Texto de partida:
********

Por los pequeños hijos de Dios

¿Alguna vez pensó cuán increíble es que Dios
haya predestinado que el Mesías naciera en Belén
(como anticipa la profecía de Miqueas 5); y que
también haya decretado que, cuando llegara el
tiempo, tanto la madre del Mesías como su padre
legal estuvieran viviendo en Nazaret; y que, para
cumplir con su palabra y hacer que aquellas dos
pequeñas personas llegasen a Belén para esa
primera Navidad, Dios pusiese en el corazón de César
Augusto el deseo de hacer un censo de todo el
imperio romano para que cada persona se registrase
en su propio pueblo de origen?

¿Alguna vez se sintió, al igual que yo, pequeño e
insignificante en un mundo poblado de siete mil
millones de personas, donde todas las noticias
tratan de grandes movimientos políticos, económicos
y sociales, o de personas destacables llenas de
poder y prestigio?

Si la respuesta a esa pregunta es sí, no se sienta
triste ni desanimado. Las Escrituras dejan entrever
que todas las gigantescas fuerzas políticas y todos
los enormes complejos industriales, sin siquiera
saberlo, están siendo guiados por Dios, no para
obtener sus propios fines, sino por causa de los
pequeños hijos de Dios: personas pequeñas como María
y José, que tienen que ser llevados de Nazaret a
Belén. Dios dirige imperios para bendecir a sus hijos.

********

Datos en bruto:
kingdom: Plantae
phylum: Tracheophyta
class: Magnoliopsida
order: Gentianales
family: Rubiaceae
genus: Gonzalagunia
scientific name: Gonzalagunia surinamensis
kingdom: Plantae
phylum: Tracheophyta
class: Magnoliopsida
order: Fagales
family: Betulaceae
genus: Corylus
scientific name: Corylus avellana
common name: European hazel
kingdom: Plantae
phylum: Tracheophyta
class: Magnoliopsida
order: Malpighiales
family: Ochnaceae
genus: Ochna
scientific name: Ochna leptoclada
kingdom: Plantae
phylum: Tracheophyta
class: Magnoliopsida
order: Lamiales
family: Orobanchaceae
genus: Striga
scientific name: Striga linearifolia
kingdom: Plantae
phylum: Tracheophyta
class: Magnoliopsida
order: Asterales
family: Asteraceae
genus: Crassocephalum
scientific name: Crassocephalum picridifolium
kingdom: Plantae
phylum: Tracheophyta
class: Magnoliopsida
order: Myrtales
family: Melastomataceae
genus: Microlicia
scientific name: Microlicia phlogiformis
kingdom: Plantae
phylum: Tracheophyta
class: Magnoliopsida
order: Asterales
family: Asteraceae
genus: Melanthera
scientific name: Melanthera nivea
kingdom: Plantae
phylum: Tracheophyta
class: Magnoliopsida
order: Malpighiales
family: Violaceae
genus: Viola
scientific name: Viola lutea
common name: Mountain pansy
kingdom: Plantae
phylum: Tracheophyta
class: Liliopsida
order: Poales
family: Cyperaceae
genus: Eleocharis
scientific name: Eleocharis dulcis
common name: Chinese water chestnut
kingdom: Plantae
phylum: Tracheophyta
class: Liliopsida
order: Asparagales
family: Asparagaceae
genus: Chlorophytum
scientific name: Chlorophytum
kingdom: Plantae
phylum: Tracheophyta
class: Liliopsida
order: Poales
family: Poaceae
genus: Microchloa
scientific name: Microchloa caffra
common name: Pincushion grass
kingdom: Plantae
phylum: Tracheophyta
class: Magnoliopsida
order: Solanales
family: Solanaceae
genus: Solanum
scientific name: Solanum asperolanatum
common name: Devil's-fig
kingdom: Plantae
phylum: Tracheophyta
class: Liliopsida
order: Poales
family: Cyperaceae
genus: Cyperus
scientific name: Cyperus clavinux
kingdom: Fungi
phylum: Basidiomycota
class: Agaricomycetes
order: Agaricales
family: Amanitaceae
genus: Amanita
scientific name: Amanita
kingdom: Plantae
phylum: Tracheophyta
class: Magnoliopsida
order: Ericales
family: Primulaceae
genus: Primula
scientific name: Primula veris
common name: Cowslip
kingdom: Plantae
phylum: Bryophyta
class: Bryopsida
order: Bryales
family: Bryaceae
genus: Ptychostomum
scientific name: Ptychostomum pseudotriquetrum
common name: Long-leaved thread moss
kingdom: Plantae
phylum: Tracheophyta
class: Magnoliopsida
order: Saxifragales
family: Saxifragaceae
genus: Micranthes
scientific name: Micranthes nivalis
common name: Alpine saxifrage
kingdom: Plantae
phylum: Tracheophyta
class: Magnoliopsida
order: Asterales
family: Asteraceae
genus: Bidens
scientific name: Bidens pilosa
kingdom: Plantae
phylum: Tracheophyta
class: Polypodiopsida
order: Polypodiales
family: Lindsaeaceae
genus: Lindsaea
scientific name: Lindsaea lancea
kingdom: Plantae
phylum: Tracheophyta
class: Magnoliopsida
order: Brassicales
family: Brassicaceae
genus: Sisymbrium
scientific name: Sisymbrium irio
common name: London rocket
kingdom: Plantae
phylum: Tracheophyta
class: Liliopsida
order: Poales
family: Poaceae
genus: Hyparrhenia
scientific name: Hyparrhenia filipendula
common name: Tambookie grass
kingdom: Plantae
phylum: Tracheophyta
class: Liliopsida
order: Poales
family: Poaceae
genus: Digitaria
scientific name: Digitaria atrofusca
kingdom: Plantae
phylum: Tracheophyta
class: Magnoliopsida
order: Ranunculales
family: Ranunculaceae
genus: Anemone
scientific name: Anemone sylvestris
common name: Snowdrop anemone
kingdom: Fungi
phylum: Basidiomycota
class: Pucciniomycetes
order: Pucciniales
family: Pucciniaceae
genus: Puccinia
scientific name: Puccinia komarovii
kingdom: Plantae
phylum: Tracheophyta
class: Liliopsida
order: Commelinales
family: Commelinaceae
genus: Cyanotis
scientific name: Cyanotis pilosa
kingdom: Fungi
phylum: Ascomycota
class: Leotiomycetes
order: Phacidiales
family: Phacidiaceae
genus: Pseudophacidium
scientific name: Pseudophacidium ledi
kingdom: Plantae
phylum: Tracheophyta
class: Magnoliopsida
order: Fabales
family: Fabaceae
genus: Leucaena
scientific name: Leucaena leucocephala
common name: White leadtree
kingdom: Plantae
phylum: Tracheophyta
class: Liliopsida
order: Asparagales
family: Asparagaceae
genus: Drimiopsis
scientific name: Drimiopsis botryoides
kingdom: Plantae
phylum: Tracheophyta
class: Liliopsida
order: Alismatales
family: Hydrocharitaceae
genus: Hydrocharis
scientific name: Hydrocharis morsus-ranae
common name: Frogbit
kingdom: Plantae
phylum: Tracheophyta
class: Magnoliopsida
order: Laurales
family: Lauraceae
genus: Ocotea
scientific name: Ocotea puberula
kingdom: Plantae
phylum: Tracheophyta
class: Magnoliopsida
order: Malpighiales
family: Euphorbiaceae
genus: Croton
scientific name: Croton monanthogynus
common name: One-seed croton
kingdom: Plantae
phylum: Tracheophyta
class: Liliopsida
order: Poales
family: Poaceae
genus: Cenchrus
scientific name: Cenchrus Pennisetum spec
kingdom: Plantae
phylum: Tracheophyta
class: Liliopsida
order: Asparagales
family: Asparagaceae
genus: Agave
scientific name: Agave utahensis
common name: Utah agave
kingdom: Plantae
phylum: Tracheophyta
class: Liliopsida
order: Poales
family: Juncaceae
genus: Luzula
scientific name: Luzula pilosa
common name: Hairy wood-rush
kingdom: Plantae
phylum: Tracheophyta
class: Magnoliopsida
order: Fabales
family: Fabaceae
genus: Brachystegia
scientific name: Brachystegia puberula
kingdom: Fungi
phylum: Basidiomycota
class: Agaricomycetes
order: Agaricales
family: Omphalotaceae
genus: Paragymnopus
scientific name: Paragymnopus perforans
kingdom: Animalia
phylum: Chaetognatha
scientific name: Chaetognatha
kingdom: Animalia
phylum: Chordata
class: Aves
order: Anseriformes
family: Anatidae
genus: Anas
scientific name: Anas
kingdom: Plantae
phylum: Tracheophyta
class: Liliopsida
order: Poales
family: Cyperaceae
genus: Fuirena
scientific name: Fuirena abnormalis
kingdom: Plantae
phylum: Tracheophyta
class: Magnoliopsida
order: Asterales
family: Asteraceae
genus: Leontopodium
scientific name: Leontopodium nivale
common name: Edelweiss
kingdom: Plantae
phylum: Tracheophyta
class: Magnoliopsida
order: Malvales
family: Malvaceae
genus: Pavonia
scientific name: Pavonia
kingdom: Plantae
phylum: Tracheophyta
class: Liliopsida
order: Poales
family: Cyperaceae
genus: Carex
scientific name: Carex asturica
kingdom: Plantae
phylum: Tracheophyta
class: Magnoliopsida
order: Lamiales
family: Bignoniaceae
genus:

********

Qué hacer:
1. Reproduzca tal cual el texto sobre los pequeños hijos de Dios entre "Si la respuesta" y "a sus hijos.", ambos incluidos.
2. Siga escribiendo el texto sobre los pequeños hijos de Dios a partir del punto en que termina.
Las filas no guardan ninguna relación con el texto sobre los pequeños hijos de Dios.

Respuestas del ejercicio:
1.
Si la respuesta a esa pregunta es sí, no se sienta
triste ni desanimado. Las Escrituras dejan entrever
que todas las gigantescas fuerzas políticas y todos
los enormes complejos industriales, sin siquiera
saberlo, están siendo guiados por Dios, no para
obtener sus propios fines, sino por causa de los
pequeños hijos de Dios: personas pequeñas como María
y José, que tienen que ser llevados de Nazaret a
Belén. Dios dirige imperios para bendecir a sus hijos.

2.
No piense que, porque está atravesando adversidades,
la mano de Dios se ha acortado. No es nuestra
prosperidad, sino nuestra santidad lo que él busca
de todo corazón. Con ese fin, él gobierna el mundo
entero. Así lo expresa Proverbios 21:1: «Como canales
de agua es el corazón del rey en la mano del Señor;
Él lo dirige donde le place».

Él es un Dios grande para gente pequeña. Tenemos
grandes motivos para regocijarnos: sin saberlo, todos
los reyes, presidentes, primeros ministros y
cancilleres del mundo cumplen los decretos soberanos
de nuestro Padre que está en los cielos para que sus
hijos seamos conformados a la imagen de su Hijo, Cristo
Jesús.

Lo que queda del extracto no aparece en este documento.